January 17, 2012, 9:52 AM — Over the years, Apple has earned a less-than-stellar reputation among purchasers of enterprise desktops. Macs were seen as overpriced to begin with. And Apple didn't offer huge discounts for bulk purchases, like the PC makers. Plus, Macs didn't come with the ecosystem of integrated productivity and management apps that are taken for granted in the Windows world.
But the latest numbers don't lie. Apple's U.S. market share for the quarter ended Sept. 30 jumped from 10.5% to 11.3%, according to IDC. And Apple's global Mac shipments increased by 20%. Gartner puts Apple's U.S. market share at 12.9%, with a 21.5% growth in PC shipments.
In its latest earnings report, Apple said Mac sales hit an all-time high of 4.9 million units, a 26% year-over-year increase. And according to a survey by Forrester Research, 22% of enterprises report the use of employee-owned Mac computers is growing significantly.
So, what is Apple doing differently? The answer, not surprisingly, is not much. Apple hasn't changed, but the world has.
The popularity of consumer-oriented devices like iPhones and iPads among traditional end users has created a sea change in the enterprise. Whereas enterprise IT managers once tried to keep a tight lid on new hardware accessing the network, the trend toward a new open attitude is described in two of the big buzzwords of the day: consumerization of IT and BYOD (bring your own device.)
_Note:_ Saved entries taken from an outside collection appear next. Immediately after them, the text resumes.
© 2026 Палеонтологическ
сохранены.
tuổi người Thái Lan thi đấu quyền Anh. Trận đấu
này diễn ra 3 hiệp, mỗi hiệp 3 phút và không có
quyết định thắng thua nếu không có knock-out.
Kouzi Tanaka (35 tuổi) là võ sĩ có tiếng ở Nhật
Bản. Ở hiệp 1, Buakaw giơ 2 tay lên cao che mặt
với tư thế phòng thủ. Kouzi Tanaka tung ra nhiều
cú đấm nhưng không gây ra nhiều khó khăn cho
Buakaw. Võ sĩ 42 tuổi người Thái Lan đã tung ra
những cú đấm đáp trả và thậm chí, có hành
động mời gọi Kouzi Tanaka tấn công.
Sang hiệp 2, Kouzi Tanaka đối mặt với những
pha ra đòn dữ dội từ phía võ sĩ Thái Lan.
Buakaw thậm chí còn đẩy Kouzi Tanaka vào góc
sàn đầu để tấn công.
Then there's the new generation of employees entering the workforce who are demanding computers that they're already familiar with - and that means Macs.
When it comes to applications, the concerns of the past don't apply as much anymore. Traditional Microsoft Office apps run just fine on the Mac these days. And with more apps being hosted in the cloud, whether the host computer is a PC or a Mac is becoming a non-issue.
According to Forrester analyst David Johnson, there are a couple of other reasons for the Mac surge: productivity and prestige.
"The corporate PC as a device is increasingly over-managed, creating very difficult-to-use systems for people, and impacting productivity," he says. "The length of time we were on Windows XP created a lot of frustration with end users."